_What to produce_
Please count how many lines in the material below contain the string "metų", treating uppercase and lowercase as different, and reply with only that number.

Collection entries
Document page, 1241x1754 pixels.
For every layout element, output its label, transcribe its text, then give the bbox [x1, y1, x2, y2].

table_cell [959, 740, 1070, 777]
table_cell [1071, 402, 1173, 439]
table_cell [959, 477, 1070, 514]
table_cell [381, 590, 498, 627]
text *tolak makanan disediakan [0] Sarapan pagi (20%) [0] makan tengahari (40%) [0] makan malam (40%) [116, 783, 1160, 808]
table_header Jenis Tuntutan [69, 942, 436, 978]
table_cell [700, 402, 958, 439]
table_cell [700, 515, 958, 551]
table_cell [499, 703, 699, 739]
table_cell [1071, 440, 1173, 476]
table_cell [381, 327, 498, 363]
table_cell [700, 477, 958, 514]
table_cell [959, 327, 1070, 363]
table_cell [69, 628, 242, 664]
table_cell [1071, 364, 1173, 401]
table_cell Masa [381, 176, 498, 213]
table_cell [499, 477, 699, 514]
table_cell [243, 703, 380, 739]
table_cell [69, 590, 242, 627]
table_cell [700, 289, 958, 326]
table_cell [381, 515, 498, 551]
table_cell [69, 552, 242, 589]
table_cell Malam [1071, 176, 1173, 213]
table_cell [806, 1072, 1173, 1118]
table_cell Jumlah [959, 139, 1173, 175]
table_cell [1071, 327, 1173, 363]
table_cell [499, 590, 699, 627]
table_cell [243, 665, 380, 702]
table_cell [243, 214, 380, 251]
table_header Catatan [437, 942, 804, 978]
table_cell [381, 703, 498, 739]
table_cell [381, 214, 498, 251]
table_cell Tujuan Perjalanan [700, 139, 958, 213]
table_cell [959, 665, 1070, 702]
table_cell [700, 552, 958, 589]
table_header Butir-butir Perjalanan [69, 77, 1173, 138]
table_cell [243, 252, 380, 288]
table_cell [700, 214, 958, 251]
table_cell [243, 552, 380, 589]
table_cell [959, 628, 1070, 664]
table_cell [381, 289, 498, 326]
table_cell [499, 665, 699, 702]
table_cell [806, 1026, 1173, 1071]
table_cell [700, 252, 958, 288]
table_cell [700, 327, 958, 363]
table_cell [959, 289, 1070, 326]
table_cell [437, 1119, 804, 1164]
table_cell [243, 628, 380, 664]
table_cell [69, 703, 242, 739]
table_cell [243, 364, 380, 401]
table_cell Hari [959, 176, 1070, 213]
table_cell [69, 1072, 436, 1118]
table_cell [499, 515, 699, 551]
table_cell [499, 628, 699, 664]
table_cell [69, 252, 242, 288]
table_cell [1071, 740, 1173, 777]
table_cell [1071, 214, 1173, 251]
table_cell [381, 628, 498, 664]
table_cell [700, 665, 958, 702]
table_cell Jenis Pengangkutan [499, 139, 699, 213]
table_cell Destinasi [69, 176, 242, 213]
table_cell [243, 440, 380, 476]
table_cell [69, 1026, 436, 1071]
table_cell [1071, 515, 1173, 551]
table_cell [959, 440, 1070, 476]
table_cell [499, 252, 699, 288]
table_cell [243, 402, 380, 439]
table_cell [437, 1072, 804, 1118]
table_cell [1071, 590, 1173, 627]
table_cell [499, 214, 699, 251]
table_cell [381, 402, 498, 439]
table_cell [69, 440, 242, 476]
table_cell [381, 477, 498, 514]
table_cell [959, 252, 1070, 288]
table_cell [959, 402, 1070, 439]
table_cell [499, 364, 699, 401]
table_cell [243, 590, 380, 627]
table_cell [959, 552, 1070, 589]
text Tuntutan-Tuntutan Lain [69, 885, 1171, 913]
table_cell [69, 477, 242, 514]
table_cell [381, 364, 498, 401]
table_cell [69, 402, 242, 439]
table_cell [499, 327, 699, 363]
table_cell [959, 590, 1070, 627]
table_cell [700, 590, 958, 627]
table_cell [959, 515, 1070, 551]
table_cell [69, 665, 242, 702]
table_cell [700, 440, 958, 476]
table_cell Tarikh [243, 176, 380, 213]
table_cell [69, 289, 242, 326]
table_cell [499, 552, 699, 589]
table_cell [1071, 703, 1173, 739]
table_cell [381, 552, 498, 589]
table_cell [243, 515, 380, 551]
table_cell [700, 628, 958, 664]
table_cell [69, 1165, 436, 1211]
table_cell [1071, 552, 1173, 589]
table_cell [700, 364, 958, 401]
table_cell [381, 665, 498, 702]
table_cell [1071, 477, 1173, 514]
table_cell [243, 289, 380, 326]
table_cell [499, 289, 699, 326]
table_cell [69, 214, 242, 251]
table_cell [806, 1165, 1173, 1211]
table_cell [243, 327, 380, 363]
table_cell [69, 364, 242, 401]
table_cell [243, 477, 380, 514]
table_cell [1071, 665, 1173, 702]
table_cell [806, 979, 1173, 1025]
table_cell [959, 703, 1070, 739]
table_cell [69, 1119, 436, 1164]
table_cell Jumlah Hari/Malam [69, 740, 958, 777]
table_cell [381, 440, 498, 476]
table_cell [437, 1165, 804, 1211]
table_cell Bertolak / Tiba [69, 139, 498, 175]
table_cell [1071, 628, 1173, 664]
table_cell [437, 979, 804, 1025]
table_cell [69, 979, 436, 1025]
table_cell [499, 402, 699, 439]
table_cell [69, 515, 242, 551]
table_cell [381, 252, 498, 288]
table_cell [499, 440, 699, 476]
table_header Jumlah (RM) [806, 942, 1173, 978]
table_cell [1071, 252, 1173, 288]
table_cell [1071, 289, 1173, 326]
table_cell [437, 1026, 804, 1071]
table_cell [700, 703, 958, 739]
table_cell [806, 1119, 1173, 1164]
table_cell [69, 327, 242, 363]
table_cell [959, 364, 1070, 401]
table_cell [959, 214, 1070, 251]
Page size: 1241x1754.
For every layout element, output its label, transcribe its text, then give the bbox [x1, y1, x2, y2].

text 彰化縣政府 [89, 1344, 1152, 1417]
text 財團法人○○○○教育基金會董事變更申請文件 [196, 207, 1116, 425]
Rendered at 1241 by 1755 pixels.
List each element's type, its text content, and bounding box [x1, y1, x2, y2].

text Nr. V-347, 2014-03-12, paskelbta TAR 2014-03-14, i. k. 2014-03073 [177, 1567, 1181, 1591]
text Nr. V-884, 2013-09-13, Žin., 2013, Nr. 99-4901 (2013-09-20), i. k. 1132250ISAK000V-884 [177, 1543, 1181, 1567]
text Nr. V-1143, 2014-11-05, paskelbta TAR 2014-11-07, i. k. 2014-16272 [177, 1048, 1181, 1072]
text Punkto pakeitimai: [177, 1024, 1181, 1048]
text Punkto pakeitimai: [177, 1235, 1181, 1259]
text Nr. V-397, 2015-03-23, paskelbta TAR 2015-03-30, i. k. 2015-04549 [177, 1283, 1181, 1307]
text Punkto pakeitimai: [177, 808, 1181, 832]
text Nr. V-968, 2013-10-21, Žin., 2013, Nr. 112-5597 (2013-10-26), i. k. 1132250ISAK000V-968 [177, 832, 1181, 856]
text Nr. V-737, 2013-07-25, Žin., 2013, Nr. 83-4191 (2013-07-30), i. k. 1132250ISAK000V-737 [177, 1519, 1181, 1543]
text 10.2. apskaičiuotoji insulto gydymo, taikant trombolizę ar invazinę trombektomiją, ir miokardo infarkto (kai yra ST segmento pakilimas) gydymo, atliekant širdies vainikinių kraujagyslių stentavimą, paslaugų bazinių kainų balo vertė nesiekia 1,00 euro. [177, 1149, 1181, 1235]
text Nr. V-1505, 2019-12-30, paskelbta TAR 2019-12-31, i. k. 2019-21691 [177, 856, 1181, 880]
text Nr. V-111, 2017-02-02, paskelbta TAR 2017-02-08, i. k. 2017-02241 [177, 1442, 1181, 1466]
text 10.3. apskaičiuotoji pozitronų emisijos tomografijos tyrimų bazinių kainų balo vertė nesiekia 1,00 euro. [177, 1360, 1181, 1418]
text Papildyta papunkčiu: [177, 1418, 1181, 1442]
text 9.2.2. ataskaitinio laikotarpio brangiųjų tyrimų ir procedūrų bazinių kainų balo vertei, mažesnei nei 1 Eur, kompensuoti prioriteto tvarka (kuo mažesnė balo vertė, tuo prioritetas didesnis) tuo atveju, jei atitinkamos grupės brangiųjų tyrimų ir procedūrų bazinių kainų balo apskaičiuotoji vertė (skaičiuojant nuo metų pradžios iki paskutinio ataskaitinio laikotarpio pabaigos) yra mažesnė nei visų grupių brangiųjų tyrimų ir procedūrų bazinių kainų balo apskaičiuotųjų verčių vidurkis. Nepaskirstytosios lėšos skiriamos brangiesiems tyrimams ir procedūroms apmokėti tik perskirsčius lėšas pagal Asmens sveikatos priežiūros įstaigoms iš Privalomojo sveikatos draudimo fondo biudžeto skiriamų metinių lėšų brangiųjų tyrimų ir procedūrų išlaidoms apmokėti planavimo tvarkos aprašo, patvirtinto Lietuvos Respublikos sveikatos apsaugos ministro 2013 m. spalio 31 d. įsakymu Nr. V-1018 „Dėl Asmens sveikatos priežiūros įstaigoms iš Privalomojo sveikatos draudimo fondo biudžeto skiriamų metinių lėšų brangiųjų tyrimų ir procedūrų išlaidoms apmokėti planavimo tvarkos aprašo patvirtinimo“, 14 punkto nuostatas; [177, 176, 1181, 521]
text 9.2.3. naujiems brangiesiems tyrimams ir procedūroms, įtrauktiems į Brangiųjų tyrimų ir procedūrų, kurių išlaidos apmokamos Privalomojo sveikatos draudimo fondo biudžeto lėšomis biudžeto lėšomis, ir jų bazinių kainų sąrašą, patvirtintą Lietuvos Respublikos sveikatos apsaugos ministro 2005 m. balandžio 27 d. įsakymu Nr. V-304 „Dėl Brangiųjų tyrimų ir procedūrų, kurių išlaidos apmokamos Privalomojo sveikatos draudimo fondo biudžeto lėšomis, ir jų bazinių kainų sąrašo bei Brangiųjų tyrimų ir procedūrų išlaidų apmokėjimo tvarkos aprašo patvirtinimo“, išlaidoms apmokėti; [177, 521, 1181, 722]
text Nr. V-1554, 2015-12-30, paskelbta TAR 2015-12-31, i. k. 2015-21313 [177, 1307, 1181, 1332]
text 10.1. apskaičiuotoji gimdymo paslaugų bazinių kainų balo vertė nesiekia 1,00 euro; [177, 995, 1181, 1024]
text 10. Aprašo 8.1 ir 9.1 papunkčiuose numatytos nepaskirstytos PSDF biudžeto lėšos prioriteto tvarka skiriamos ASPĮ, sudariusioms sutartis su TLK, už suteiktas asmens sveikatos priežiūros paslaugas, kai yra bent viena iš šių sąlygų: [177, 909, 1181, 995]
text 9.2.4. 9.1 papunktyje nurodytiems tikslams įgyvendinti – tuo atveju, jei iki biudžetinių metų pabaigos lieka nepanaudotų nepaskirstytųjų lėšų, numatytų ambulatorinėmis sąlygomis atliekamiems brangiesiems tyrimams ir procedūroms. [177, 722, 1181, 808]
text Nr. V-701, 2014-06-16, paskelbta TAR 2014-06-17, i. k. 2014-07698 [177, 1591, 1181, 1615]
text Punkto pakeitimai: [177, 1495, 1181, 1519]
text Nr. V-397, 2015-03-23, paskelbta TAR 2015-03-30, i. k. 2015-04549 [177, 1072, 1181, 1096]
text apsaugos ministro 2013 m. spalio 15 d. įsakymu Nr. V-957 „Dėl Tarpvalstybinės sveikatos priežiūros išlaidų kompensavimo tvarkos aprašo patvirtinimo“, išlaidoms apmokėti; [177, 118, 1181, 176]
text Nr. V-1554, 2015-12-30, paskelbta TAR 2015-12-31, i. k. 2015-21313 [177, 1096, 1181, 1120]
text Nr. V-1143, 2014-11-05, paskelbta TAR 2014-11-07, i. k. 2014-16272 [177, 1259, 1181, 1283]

_Response to the exercise_
2